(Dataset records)
** begin **
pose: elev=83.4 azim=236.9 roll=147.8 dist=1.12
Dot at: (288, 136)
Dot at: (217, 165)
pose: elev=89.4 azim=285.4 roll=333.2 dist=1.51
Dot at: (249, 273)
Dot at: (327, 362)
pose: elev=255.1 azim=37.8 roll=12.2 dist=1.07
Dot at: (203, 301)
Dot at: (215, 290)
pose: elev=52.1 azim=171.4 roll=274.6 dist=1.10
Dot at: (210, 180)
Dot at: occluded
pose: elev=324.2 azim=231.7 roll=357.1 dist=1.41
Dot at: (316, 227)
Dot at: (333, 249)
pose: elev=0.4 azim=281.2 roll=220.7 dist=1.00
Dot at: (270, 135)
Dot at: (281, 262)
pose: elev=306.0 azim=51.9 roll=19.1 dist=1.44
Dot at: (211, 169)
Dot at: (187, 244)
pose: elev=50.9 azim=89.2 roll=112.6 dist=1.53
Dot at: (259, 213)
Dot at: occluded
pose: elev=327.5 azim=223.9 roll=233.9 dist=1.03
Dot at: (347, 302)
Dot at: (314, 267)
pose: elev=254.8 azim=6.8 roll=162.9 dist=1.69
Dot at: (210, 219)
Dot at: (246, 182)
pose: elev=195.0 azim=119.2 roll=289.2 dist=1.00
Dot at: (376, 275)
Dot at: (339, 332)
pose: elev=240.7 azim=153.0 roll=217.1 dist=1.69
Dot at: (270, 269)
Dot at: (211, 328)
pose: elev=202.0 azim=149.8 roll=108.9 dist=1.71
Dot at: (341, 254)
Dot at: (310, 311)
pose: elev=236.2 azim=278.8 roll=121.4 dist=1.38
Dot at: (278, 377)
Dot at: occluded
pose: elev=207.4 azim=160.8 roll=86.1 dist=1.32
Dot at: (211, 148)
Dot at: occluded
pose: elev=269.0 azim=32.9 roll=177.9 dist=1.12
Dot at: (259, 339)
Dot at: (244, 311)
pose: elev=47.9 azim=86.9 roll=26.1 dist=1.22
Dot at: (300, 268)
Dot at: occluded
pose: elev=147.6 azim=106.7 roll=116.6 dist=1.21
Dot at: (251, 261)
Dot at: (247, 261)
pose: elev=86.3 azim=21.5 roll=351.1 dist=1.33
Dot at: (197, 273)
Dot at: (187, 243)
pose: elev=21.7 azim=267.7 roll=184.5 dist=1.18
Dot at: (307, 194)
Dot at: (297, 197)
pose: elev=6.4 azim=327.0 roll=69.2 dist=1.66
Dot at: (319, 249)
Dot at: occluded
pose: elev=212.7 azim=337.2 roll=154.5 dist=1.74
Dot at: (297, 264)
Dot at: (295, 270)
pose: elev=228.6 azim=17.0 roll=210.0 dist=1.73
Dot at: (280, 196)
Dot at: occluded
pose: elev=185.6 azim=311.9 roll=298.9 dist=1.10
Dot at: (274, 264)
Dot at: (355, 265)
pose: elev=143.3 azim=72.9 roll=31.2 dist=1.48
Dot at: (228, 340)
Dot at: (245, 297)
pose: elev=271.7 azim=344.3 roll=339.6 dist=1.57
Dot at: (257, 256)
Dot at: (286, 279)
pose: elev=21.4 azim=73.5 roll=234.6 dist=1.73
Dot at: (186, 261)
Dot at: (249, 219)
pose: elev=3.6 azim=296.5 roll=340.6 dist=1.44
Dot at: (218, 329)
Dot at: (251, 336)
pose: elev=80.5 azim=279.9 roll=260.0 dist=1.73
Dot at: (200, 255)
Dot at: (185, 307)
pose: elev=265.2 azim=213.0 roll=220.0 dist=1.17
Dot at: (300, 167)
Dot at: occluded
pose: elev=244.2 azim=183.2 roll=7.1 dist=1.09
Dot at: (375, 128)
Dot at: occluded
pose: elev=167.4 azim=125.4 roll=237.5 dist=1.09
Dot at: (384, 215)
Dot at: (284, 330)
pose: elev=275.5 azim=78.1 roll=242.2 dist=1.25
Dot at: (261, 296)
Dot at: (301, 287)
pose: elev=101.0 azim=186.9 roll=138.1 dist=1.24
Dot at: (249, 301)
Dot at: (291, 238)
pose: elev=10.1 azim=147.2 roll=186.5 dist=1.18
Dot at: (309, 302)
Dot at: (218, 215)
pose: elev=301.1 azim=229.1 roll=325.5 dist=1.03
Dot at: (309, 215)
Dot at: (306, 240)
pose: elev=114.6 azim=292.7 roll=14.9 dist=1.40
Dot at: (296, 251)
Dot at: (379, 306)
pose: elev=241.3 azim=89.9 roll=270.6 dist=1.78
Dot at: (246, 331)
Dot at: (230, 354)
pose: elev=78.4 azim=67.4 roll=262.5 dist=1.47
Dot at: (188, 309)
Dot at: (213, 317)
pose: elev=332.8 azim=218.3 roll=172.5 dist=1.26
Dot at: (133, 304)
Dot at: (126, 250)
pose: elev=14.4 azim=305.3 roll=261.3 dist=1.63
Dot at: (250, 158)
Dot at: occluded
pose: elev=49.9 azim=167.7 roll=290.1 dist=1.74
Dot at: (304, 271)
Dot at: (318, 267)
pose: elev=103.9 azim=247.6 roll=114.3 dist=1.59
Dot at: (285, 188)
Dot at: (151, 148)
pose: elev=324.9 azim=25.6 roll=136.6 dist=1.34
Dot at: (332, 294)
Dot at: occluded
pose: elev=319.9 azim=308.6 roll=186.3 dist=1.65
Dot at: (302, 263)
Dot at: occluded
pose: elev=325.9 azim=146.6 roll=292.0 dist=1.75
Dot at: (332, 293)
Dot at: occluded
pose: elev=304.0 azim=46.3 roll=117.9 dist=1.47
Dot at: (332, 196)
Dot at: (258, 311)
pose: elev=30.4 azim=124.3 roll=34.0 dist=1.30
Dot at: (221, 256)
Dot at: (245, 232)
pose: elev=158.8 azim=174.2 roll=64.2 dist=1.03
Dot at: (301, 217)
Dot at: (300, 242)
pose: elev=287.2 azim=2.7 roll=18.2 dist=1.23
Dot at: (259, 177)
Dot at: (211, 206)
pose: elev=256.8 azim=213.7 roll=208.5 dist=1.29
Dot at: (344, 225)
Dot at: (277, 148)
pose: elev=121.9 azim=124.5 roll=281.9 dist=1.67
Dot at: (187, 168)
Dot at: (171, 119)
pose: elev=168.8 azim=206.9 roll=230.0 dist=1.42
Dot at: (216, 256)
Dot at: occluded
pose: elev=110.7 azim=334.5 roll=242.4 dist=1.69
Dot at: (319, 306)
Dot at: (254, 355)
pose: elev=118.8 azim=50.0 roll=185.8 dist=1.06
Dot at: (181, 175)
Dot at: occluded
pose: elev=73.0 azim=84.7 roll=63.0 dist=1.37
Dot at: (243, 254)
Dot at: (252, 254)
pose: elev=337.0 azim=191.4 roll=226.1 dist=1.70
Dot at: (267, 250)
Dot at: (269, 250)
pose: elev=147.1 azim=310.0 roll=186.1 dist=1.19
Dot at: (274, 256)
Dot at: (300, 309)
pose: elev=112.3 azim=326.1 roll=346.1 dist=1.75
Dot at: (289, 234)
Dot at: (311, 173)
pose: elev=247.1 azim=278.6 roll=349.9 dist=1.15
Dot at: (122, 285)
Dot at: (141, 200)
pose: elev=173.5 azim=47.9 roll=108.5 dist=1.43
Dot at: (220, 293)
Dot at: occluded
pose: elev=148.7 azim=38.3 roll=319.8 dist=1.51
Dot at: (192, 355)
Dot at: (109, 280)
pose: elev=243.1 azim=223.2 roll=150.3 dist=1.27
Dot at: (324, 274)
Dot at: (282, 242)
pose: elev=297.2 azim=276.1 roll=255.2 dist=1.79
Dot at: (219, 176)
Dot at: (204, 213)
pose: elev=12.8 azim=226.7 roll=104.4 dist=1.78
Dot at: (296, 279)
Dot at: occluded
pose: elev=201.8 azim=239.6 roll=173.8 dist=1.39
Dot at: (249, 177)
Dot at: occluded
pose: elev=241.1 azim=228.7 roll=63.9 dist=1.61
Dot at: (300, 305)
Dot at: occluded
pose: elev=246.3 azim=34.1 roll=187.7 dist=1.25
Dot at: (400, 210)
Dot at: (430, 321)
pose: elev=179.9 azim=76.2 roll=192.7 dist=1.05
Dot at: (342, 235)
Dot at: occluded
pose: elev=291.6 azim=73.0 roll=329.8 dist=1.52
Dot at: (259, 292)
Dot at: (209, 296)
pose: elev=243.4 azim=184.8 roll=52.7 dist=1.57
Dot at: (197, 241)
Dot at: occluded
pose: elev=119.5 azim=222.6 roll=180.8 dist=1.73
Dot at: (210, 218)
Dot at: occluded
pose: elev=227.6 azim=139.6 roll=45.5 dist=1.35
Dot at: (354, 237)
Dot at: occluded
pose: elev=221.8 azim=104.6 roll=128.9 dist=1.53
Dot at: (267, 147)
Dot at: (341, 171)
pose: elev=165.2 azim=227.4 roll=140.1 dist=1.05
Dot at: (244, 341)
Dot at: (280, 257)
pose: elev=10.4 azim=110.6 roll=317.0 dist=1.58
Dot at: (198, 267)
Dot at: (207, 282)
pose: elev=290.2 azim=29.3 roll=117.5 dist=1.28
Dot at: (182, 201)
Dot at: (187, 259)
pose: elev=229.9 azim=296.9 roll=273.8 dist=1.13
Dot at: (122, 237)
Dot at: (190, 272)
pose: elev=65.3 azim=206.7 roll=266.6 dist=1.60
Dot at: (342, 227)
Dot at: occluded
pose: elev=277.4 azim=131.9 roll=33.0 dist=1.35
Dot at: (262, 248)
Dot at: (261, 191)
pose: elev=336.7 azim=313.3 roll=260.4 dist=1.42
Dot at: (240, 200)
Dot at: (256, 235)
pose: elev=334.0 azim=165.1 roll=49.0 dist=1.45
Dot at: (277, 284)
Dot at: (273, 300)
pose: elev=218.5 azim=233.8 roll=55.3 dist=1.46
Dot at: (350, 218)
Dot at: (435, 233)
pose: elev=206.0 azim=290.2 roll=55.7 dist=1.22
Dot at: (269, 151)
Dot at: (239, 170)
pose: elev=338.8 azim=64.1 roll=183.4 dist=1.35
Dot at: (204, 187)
** end **
Reproduce the items starting with the line containing "pose: elev=10.4 azim=110.6" and continuing through the final item, with every instance of "pose" changed to "view" and everything else left unchanged.

Response to the exercise:
view: elev=10.4 azim=110.6 roll=317.0 dist=1.58
Dot at: (198, 267)
Dot at: (207, 282)
view: elev=290.2 azim=29.3 roll=117.5 dist=1.28
Dot at: (182, 201)
Dot at: (187, 259)
view: elev=229.9 azim=296.9 roll=273.8 dist=1.13
Dot at: (122, 237)
Dot at: (190, 272)
view: elev=65.3 azim=206.7 roll=266.6 dist=1.60
Dot at: (342, 227)
Dot at: occluded
view: elev=277.4 azim=131.9 roll=33.0 dist=1.35
Dot at: (262, 248)
Dot at: (261, 191)
view: elev=336.7 azim=313.3 roll=260.4 dist=1.42
Dot at: (240, 200)
Dot at: (256, 235)
view: elev=334.0 azim=165.1 roll=49.0 dist=1.45
Dot at: (277, 284)
Dot at: (273, 300)
view: elev=218.5 azim=233.8 roll=55.3 dist=1.46
Dot at: (350, 218)
Dot at: (435, 233)
view: elev=206.0 azim=290.2 roll=55.7 dist=1.22
Dot at: (269, 151)
Dot at: (239, 170)
view: elev=338.8 azim=64.1 roll=183.4 dist=1.35
Dot at: (204, 187)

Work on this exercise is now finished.